According to one court exhibit, those five films "The Great Mouse Detective," "Oliver and Company," "Little Mermaid," "Rescuers Down Under" and "Beauty and the Beast" generated $1.75 billion in revenue in their first release. Disney calculated that the second cycle would generate $1.2 billion in revenue, which it didn't want to share with the Silver Screen partners.

Disney had the right to buy out the partners' interests in the films if they could agree on a price. Two of the partnerships allowed Silver Screen Management to seek other distributors for the films if it couldn't reach agreement with Disney about their residual value.

In a presentation to Eisner in September 1995, a team of Disney executives reported that Silver Screen intended to hire Allen & Co., an investment bank, as its appraiser. According to the document introduced as trial evidence, Allen & Co. put the "fair value" of the buyback at $1 billion.

Katzenberg has seized the Silver Screen buyout as a good measure of Disney's true calculation of the future earning power of the films he set in motion. Of the 66 films, 62 are among the "eligible product" on which his 2 percent bonus is based.

The Katzenberg legal team produced an expert witness who testified that that the Silver Screen buyout was "uniquely similar to the eligible product that we are seeking to value" in the Katzenberg contract.

The witness was Dennis Soter, a partner in Stern Stewart & Co., a New York consulting firm that specializes in independent valuations and fairness opinions.
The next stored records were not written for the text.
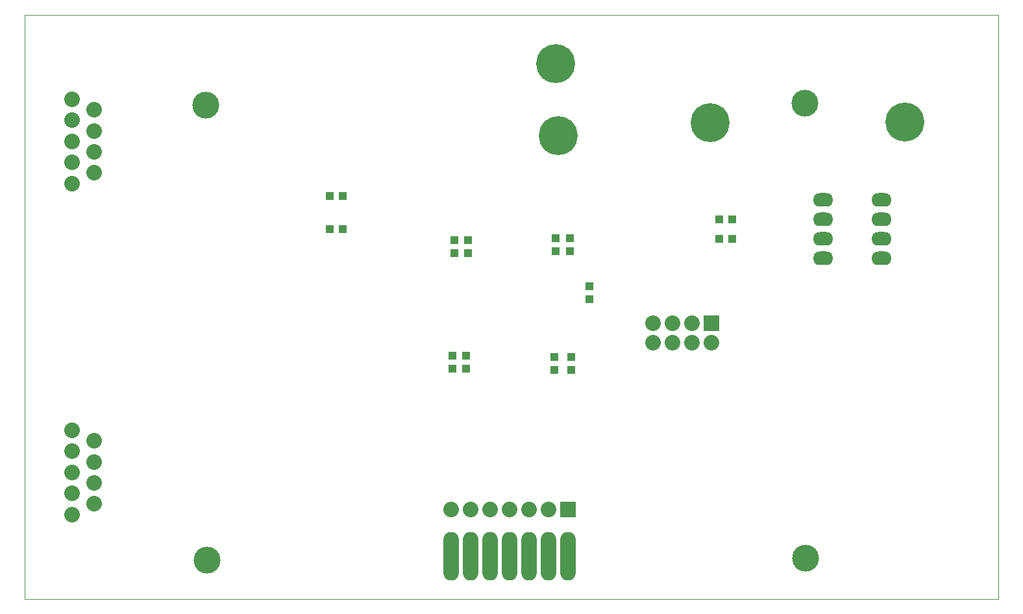
<source format=gbs>
G04 #@! TF.GenerationSoftware,KiCad,Pcbnew,(2018-01-07 revision 6cee19d37)-makepkg*
G04 #@! TF.CreationDate,2018-01-30T19:24:48-07:00*
G04 #@! TF.ProjectId,Copper Receiver Module,436F7070657220526563656976657220,0.1*
G04 #@! TF.SameCoordinates,Original*
G04 #@! TF.FileFunction,Soldermask,Bot*
G04 #@! TF.FilePolarity,Negative*
%FSLAX46Y46*%
G04 Gerber Fmt 4.6, Leading zero omitted, Abs format (unit mm)*
G04 Created by KiCad (PCBNEW (2018-01-07 revision 6cee19d37)-makepkg) date 01/30/18 19:24:48*
%MOMM*%
%LPD*%
G01*
G04 APERTURE LIST*
%ADD10C,0.100000*%
%ADD11C,3.500000*%
%ADD12O,2.032000X6.350000*%
%ADD13O,2.641600X1.778000*%
%ADD14R,2.032000X2.032000*%
%ADD15O,2.032000X2.032000*%
%ADD16C,2.032000*%
%ADD17C,5.080000*%
%ADD18R,1.000000X1.100000*%
%ADD19R,1.100000X1.000000*%
G04 APERTURE END LIST*
D10*
X190500000Y-50800000D02*
X63500000Y-50800000D01*
X190500000Y-127000000D02*
X190500000Y-50800000D01*
X63500000Y-127000000D02*
X190500000Y-127000000D01*
X63500000Y-50800000D02*
X63500000Y-127000000D01*
D11*
X165227000Y-62357000D03*
X87122000Y-62611000D03*
X87249000Y-121920000D03*
X165354000Y-121666000D03*
D12*
X134366000Y-121412000D03*
X131826000Y-121412000D03*
X129286000Y-121412000D03*
X126746000Y-121412000D03*
X124206000Y-121412000D03*
X121666000Y-121412000D03*
X119126000Y-121412000D03*
D13*
X175260000Y-82550000D03*
X175260000Y-80010000D03*
X167640000Y-82550000D03*
X167640000Y-80010000D03*
X175260000Y-74930000D03*
X175260000Y-77470000D03*
X167640000Y-77470000D03*
X167640000Y-74930000D03*
D14*
X153035000Y-91059000D03*
D15*
X153035000Y-93599000D03*
X150495000Y-91059000D03*
X150495000Y-93599000D03*
X147955000Y-91059000D03*
X147955000Y-93599000D03*
X145415000Y-91059000D03*
X145415000Y-93599000D03*
D16*
X72542400Y-114604800D03*
X72542400Y-111861600D03*
X72542400Y-109118400D03*
X72542400Y-106375200D03*
X69697600Y-115976400D03*
X69697600Y-113233200D03*
X69697600Y-110490000D03*
X69697600Y-107746800D03*
X69697600Y-105003600D03*
X72542400Y-71424800D03*
X72542400Y-68681600D03*
X72542400Y-65938400D03*
X72542400Y-63195200D03*
X69697600Y-72796400D03*
X69697600Y-70053200D03*
X69697600Y-67310000D03*
X69697600Y-64566800D03*
X69697600Y-61823600D03*
D17*
X178308000Y-64770000D03*
X132715000Y-57150000D03*
X152908000Y-64897000D03*
X133096000Y-66548000D03*
D18*
X121285000Y-80176000D03*
X121285000Y-81876000D03*
D19*
X103290000Y-78740000D03*
X104990000Y-78740000D03*
X103290000Y-74422000D03*
X104990000Y-74422000D03*
D18*
X119507000Y-80176000D03*
X119507000Y-81876000D03*
X119253000Y-95289000D03*
X119253000Y-96989000D03*
X121031000Y-95289000D03*
X121031000Y-96989000D03*
X132588000Y-97116000D03*
X132588000Y-95416000D03*
X134747000Y-97116000D03*
X134747000Y-95416000D03*
X132715000Y-81622000D03*
X132715000Y-79922000D03*
X134620000Y-81622000D03*
X134620000Y-79922000D03*
D19*
X154090000Y-80010000D03*
X155790000Y-80010000D03*
X154090000Y-77470000D03*
X155790000Y-77470000D03*
X137160000Y-87933000D03*
X137160000Y-86233000D03*
D14*
X134366000Y-115316000D03*
D15*
X131826000Y-115316000D03*
X129286000Y-115316000D03*
X126746000Y-115316000D03*
X124206000Y-115316000D03*
X121666000Y-115316000D03*
X119126000Y-115316000D03*
M02*

</source>
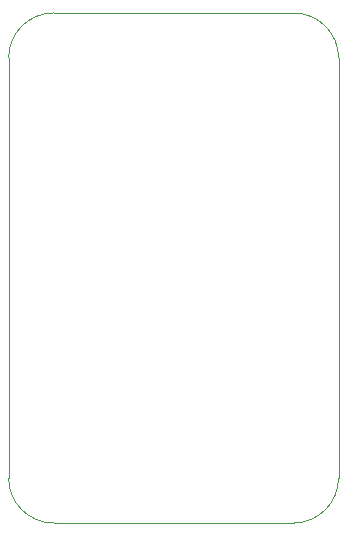
<source format=gbr>
%TF.GenerationSoftware,KiCad,Pcbnew,(5.1.10)-1*%
%TF.CreationDate,2022-01-11T17:46:36-08:00*%
%TF.ProjectId,lowering platform,6c6f7765-7269-46e6-9720-706c6174666f,rev?*%
%TF.SameCoordinates,Original*%
%TF.FileFunction,Profile,NP*%
%FSLAX46Y46*%
G04 Gerber Fmt 4.6, Leading zero omitted, Abs format (unit mm)*
G04 Created by KiCad (PCBNEW (5.1.10)-1) date 2022-01-11 17:46:36*
%MOMM*%
%LPD*%
G01*
G04 APERTURE LIST*
%TA.AperFunction,Profile*%
%ADD10C,0.050000*%
%TD*%
G04 APERTURE END LIST*
D10*
X166370000Y-113030000D02*
G75*
G02*
X162560000Y-116840000I-3810000J0D01*
G01*
X142240000Y-116840000D02*
G75*
G02*
X138430000Y-113030000I0J3810000D01*
G01*
X138430000Y-77470000D02*
G75*
G02*
X142240000Y-73660000I3810000J0D01*
G01*
X162560000Y-73660000D02*
G75*
G02*
X166370000Y-77470000I0J-3810000D01*
G01*
X142240000Y-73660000D02*
X162560000Y-73660000D01*
X138430000Y-113030000D02*
X138430000Y-77470000D01*
X162560000Y-116840000D02*
X142240000Y-116840000D01*
X166370000Y-77470000D02*
X166370000Y-113030000D01*
M02*

</source>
But in cross-examination, a Disney lawyer challenged his valuation as tilted heavily in Katzenberg's favor.

In its trial brief, Disney has contended that it owes Katzenberg about $140 million, or $438 million less than Katzenberg's valuation based on the Silver Screen model.

Katzenberg's lawyers, on the other hand, have made much of the fact that Disney destroyed nearly all of its internal documents on the Silver Screen buyback. Disney must have had something to hide, they suggest.

Heck, if Disney could make any deal disappear, it would be the Katzenberg contract that calls for the extraordinary 2 percent bonus.

But Disney is in the awkward position of not wanting to criticize the architect of the employment agreement: Frank Wells, the late Disney president who died in a 1994 helicopter crash. Wells was also largely responsible for the Silver Screen partnerships.

Some ghosts must be allowed to rest.

Kathryn Harris is a columnist for Bloomberg News.